I'm a HPF person. If you set the hard part aside to do later, all the things you do instead become constraints, limiting your choices for solving the hard part that comes later. In some rare cases, you can decompose the hard part and solve it in pieces. The decomposition is simply Hard Part First through Decomposition (HPFtD™) followed by Prioritize the Pieces (PtP™) and another round of Hard Part First.

Today, we're at a big milestone in the HPF journey.

The application's data model is simple. However.

The application has a complex pipeline of processing to get from source data to the useful data model.

A strict (and dumb) MVP approach would skip building the complex pipeline and assume that it was magically implemented somehow.

A slightly smarter MVP approach uses some kind of technical spike solution to handle the complex pipeline. We do that manually until we get past MVP and decide to implement the pipeline in something more final and complete.

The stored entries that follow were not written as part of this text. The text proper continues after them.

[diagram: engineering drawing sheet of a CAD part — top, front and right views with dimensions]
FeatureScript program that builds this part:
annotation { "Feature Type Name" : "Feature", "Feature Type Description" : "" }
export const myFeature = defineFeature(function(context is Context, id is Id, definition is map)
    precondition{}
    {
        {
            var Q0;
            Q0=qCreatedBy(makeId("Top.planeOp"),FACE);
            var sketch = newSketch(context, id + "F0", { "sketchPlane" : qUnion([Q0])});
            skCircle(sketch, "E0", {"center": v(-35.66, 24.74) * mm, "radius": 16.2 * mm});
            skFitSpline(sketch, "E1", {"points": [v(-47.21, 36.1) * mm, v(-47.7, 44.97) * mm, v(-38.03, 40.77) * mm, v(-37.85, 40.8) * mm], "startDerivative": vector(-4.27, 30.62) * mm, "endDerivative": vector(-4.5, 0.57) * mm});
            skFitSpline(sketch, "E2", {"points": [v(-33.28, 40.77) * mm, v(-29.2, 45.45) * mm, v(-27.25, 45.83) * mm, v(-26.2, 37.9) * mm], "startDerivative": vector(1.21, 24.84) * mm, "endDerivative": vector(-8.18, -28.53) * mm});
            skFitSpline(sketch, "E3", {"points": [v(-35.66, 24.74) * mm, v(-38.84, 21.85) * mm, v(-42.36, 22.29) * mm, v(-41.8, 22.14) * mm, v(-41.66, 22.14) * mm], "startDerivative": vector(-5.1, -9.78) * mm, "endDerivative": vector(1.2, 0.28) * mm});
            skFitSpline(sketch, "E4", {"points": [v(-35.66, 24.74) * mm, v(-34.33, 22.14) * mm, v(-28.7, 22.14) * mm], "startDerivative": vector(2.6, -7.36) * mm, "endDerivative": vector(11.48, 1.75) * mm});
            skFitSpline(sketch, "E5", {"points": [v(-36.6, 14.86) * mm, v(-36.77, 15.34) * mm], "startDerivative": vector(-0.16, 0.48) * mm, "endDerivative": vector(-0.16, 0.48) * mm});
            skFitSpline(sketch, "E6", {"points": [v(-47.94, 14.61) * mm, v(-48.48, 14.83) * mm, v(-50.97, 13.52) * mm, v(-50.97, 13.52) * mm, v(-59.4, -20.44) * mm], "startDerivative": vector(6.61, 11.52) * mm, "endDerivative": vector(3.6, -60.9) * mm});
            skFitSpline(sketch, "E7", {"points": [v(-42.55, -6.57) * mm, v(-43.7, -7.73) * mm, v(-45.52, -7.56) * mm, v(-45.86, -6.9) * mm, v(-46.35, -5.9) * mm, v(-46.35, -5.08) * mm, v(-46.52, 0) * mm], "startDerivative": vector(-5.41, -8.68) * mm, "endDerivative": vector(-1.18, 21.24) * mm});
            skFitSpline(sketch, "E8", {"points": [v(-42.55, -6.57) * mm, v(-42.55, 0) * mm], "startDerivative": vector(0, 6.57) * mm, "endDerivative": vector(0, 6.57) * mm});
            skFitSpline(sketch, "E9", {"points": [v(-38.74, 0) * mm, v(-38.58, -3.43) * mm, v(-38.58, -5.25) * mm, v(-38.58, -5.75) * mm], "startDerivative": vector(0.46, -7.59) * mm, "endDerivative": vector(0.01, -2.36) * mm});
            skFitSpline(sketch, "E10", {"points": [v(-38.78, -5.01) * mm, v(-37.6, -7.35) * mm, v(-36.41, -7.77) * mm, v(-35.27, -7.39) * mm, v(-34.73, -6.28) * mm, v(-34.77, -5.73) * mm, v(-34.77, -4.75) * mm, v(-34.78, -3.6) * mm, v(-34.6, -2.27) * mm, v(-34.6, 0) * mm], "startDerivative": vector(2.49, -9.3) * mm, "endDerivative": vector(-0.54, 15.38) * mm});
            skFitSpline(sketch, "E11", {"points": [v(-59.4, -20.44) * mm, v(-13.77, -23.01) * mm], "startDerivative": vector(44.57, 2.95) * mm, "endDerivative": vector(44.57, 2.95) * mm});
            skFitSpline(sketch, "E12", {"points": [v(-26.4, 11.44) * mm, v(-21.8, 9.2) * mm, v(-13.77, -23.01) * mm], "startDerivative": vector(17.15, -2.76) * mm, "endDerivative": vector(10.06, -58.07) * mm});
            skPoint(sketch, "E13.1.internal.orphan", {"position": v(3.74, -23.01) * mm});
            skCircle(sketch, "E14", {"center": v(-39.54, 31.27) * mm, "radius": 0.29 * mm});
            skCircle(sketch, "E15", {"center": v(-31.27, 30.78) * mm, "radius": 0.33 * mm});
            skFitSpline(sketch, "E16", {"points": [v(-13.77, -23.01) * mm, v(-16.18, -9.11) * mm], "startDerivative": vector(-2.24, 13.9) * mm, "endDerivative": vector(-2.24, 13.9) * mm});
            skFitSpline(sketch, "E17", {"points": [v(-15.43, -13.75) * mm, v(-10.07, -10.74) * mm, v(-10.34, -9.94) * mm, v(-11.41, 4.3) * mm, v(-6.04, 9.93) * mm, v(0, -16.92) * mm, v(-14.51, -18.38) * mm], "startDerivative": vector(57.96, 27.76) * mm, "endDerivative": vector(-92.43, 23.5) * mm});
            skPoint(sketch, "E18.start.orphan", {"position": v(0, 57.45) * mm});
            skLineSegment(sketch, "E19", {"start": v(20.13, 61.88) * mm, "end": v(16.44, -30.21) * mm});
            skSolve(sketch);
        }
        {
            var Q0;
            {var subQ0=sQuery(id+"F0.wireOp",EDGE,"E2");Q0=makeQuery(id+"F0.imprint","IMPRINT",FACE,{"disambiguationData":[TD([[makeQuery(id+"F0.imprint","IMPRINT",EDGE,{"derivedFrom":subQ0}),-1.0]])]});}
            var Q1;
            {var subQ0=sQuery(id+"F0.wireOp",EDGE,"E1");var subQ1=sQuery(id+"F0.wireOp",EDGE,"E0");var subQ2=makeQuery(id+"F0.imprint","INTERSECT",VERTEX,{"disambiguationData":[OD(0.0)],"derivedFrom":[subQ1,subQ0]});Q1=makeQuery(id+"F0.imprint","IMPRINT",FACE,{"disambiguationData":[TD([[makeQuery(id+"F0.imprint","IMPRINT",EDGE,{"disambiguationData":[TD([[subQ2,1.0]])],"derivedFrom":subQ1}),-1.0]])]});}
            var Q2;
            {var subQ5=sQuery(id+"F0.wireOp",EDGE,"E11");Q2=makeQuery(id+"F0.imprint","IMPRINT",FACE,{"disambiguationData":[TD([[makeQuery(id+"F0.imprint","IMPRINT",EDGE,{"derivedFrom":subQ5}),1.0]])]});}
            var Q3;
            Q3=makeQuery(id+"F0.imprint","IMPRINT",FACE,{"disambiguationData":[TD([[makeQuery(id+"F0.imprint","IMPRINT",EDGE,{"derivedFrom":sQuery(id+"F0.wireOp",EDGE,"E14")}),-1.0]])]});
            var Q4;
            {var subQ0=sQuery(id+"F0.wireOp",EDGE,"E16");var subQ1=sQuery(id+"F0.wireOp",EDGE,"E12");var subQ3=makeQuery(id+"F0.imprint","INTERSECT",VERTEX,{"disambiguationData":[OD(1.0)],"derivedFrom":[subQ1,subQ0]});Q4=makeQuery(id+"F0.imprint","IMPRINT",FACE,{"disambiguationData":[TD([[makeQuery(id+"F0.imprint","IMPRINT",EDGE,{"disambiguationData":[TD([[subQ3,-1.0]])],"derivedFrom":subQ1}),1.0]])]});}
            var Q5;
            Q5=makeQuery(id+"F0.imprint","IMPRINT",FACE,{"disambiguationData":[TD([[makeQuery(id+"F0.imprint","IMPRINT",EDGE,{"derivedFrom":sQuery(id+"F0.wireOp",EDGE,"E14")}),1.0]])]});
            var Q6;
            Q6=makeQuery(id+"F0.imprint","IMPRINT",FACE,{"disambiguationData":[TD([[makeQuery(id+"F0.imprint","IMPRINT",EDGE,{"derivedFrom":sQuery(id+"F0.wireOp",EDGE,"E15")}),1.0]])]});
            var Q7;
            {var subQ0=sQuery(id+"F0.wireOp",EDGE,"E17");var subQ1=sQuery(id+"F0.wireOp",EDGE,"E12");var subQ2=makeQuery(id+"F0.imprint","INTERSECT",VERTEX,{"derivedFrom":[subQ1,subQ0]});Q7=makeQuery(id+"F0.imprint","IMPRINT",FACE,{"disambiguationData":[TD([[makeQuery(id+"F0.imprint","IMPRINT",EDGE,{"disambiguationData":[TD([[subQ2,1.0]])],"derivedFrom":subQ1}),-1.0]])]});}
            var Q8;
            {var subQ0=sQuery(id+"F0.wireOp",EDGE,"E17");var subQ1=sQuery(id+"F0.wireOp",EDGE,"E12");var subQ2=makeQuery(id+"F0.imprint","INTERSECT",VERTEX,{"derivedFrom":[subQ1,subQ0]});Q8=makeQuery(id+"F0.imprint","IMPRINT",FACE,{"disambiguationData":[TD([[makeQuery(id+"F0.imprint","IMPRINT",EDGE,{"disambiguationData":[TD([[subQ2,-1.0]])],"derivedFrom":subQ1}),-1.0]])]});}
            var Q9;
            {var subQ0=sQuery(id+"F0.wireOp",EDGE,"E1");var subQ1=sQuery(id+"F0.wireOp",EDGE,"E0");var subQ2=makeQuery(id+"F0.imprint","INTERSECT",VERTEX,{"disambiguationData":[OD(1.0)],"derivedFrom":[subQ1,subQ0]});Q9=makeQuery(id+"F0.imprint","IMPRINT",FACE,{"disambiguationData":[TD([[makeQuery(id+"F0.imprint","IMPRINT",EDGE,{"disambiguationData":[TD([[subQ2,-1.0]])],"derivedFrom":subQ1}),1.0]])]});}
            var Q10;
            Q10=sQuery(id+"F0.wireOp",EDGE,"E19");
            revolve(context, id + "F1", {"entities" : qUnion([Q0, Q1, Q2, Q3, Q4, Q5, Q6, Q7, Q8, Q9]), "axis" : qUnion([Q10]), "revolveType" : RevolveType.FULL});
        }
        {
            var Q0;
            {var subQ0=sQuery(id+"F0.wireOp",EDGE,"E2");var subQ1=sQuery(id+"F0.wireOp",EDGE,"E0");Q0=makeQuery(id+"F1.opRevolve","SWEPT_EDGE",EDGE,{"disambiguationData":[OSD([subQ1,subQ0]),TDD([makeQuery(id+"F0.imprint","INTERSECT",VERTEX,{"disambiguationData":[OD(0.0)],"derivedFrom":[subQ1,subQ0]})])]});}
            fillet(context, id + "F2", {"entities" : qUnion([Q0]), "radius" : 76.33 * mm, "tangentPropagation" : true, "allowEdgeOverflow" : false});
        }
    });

My HPF strategy tackles the complex pipeline because we have to build it anyway and it's hard. We don't have to build all of it. Just enough to lay out the happy path.

The milestone?

It's time to totally refactor because -- even doing the hard part first -- we have the wrong things in the wrong places. Django application boundaries generally follow the "resources". It's a lot like designing a RESTful API. Define the resources, cluster them together in some kind of ontology that provides a meaningful hierarchy.

Until -- of course -- you get past the problem domain novelty and realize that some portion of the hierarchy is going to become really lopsided. It needs to be restructured so we have a flat group of applications.

Wait. What?

Flatten?

Yes.

When we have a Django application model that's got eleventy-kabillion classes, it's too big. Think the magic number 7±2: there's a limit to our ability to grasp a complex model.

Originally, we thought we'd have apps "A", "B", and "C". However. "A" turned out to be more complex than it seemed when we initially partitioned the apps. Based on the way the classes are named and clustered in the model file, it's clear that we have an internal structure is struggling to emerge. There are too many comments and high-level organizational hints in the docstrings.

It looks like this might be the model that's emerging:

Former A

A1
Conceptual A2

This means that there will be classes in A3 that depend on separate apps A2a and A2b. Further, A2 is really just a concept that unifies the design; it doesn't need to be implemented as a proper app. Both A2a and A2b depend on A1. A3 depends on A2a, A2b, and A1.

Ugh. Refactoring. And the associated migrations.

Django allows us to have nested apps. But. Do we really want to go there? Is a nested collection of packages really all that helpful?

Or.

Would it be better to flatten the whole thing, and simply annotate the dependencies among apps?

The Zen Of Python suggests that Flat is Better than Nested.

The hidden benefit of Flat is that the Liskov Substitution Principle is actually a bit easier to exploit. Yes, we have a tangled web of dependencies, but we're slightly less constrained when all of the Django apps are peers. Yes, many things will depend on the A1 app, but that will be less of a problem than the current pile of classes is.

The important part here is to start again. This means I need to discard the spike database and discard the history of migrations to date. I always hate disrupting my development databases, since it has test cases I know and remember.

That's the disruptive milestone for me: discarding the old database and starting again.